Some teenagers are more at risk than others to develop alcohol and other drug-related problems. Highest on the list are those teenagers with a family history of Substance Abuse problems. Legally available products include alcohol (over 21) and tobacco (over a certain age),prescribed medications, inhalants and over-the-counter cough, cold, sleep and diet medications. Illegal drugs include marijuana, cocaine/crack, LSD, PCP, opioids, heroin and “designer drugs.”

Those who begin to smoke or drink during their early teens are at particularly high risk. These substances (nicotine and alcohol) are the typical "gateway drugs" which lead first to marijuana, and then to other illegal drugs. Most adolescents continue using the earlier drugs as they begin using still others. Warning signs of teenage drug abuse may include:

Physical: lasting fatigue, repeated health complaints, red and dull eyes, and a steady cough.

Emotional: personality change, sudden mood changes, irresponsible behavior, low self-esteem, depression, and a general lack of interest.

School: drop in grades, many absences, discipline problems.

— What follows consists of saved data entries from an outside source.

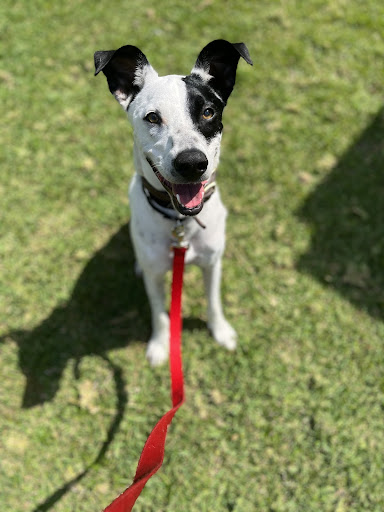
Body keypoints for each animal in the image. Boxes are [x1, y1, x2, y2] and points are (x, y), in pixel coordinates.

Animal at [95, 41, 254, 368]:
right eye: (152, 118)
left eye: (208, 112)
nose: (192, 163)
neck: (179, 221)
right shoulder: (156, 277)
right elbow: (159, 313)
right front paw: (159, 345)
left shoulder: (212, 264)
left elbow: (213, 301)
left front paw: (221, 331)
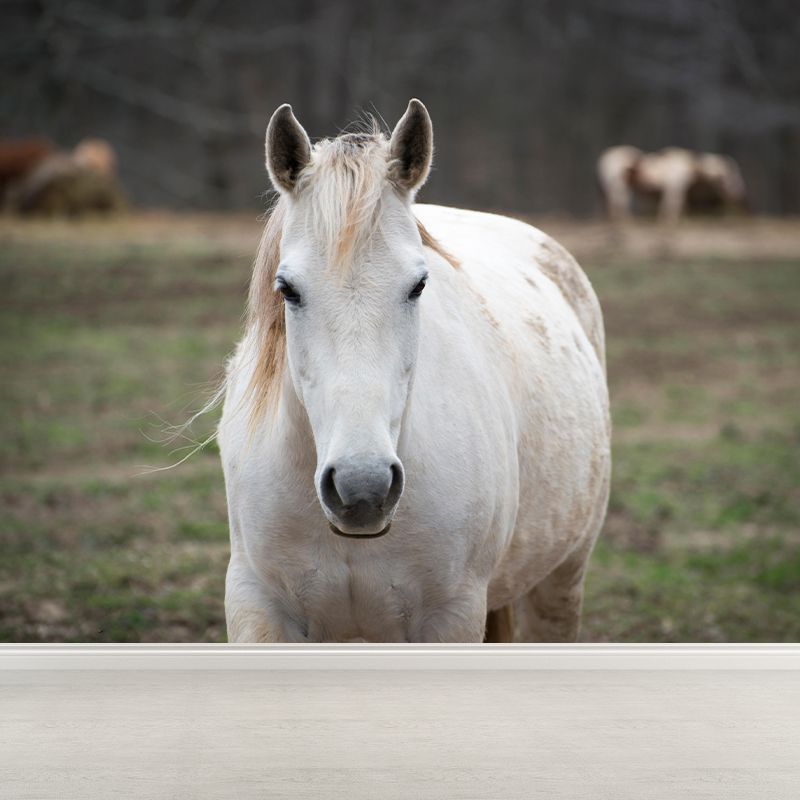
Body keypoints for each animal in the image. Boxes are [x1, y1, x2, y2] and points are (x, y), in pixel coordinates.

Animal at [218, 100, 611, 643]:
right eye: (288, 288)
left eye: (419, 285)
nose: (362, 488)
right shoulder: (257, 605)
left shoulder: (453, 615)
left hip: (560, 580)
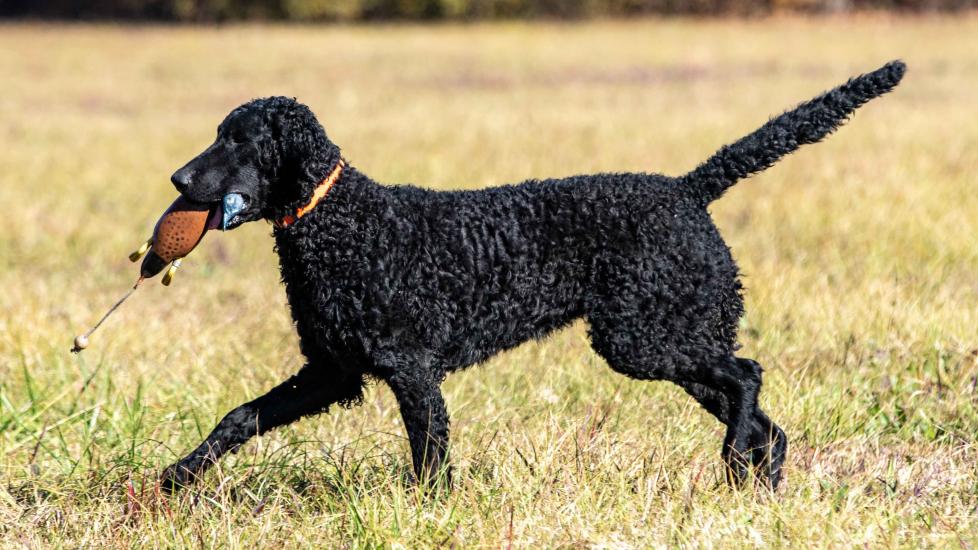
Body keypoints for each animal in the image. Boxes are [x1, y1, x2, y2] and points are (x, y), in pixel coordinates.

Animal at [158, 61, 900, 496]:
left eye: (240, 140)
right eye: (218, 132)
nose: (177, 178)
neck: (344, 222)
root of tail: (686, 189)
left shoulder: (410, 370)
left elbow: (430, 455)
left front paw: (430, 515)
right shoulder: (333, 372)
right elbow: (239, 417)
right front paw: (175, 477)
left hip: (645, 340)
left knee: (748, 377)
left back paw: (729, 460)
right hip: (675, 339)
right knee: (766, 423)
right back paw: (754, 484)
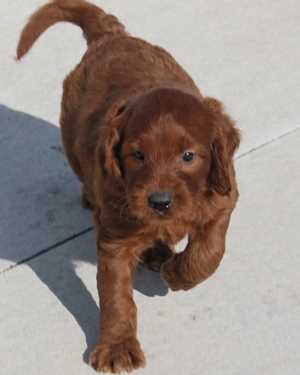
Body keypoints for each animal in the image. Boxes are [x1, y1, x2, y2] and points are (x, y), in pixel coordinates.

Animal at [17, 1, 241, 374]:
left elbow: (209, 251)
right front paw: (117, 347)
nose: (159, 202)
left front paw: (178, 274)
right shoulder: (115, 237)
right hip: (72, 139)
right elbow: (116, 297)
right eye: (137, 155)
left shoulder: (224, 196)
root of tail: (110, 36)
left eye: (188, 156)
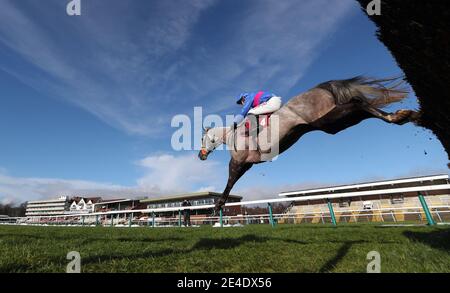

Social problems: new friends who are less interested in standard home and school activities, scrapes with the law, and changes to less conventional styles in dress and music.

Some of the warning signs listed above can also be signs of other problems. Parents may recognize signs of trouble but should not be expected to make the diagnosis. An effective way for parents to show care and concern for their teenager is to honestly discuss the use and abuse of alcohol and other drugs with them.

Consulting a physician to rule out physical causes of the warning signs is a good first step. This should often be followed or accompanied by a comprehensive evaluation by a child and adolescent psychiatrist or licensed substance abuse counselor, psychologist or social worker.